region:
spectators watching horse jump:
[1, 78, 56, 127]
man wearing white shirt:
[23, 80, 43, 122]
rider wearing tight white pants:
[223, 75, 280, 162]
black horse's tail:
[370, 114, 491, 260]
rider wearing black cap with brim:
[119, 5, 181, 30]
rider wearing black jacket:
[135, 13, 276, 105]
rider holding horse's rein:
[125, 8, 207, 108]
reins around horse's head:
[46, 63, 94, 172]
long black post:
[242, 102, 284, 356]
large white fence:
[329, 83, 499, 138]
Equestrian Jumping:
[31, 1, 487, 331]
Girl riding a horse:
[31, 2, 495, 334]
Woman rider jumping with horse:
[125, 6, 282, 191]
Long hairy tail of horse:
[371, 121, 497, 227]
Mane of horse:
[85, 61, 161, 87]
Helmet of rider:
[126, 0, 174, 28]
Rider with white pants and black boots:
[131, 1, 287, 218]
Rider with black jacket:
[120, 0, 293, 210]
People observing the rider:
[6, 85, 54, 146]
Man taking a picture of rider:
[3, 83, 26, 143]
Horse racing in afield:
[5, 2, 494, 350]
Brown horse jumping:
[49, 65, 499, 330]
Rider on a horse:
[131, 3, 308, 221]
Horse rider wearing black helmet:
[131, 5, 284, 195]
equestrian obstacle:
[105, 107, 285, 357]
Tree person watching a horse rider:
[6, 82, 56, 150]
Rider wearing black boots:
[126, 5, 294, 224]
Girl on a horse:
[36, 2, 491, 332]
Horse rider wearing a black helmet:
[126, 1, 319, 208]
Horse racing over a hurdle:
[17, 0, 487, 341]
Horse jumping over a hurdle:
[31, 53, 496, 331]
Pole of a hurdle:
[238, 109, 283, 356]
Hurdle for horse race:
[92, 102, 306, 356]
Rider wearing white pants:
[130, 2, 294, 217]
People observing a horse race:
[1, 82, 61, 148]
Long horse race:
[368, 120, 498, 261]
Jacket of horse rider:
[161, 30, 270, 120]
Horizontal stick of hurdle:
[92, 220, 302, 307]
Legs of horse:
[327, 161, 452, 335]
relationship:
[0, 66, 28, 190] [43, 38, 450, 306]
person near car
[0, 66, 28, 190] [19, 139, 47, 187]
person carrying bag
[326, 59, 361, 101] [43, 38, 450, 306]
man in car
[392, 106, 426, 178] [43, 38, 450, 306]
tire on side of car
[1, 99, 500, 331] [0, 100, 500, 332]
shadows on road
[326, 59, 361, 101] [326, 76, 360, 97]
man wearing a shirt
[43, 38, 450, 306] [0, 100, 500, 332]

━━━━━━━━━━━━━━━━

Directions. Can you copy out the part of the records that opens with the line containing "rider wearing black cap" and closes with the line containing "[131, 1, 287, 218]", both lines included, word for word?

Answer to this problem.
rider wearing black cap with brim:
[119, 5, 181, 30]
rider wearing black jacket:
[135, 13, 276, 105]
rider holding horse's rein:
[125, 8, 207, 108]
reins around horse's head:
[46, 63, 94, 172]
long black post:
[242, 102, 284, 356]
large white fence:
[329, 83, 499, 138]
Equestrian Jumping:
[31, 1, 487, 331]
Girl riding a horse:
[31, 2, 495, 334]
Woman rider jumping with horse:
[125, 6, 282, 191]
Long hairy tail of horse:
[371, 121, 497, 227]
Mane of horse:
[85, 61, 161, 87]
Helmet of rider:
[126, 0, 174, 28]
Rider with white pants and black boots:
[131, 1, 287, 218]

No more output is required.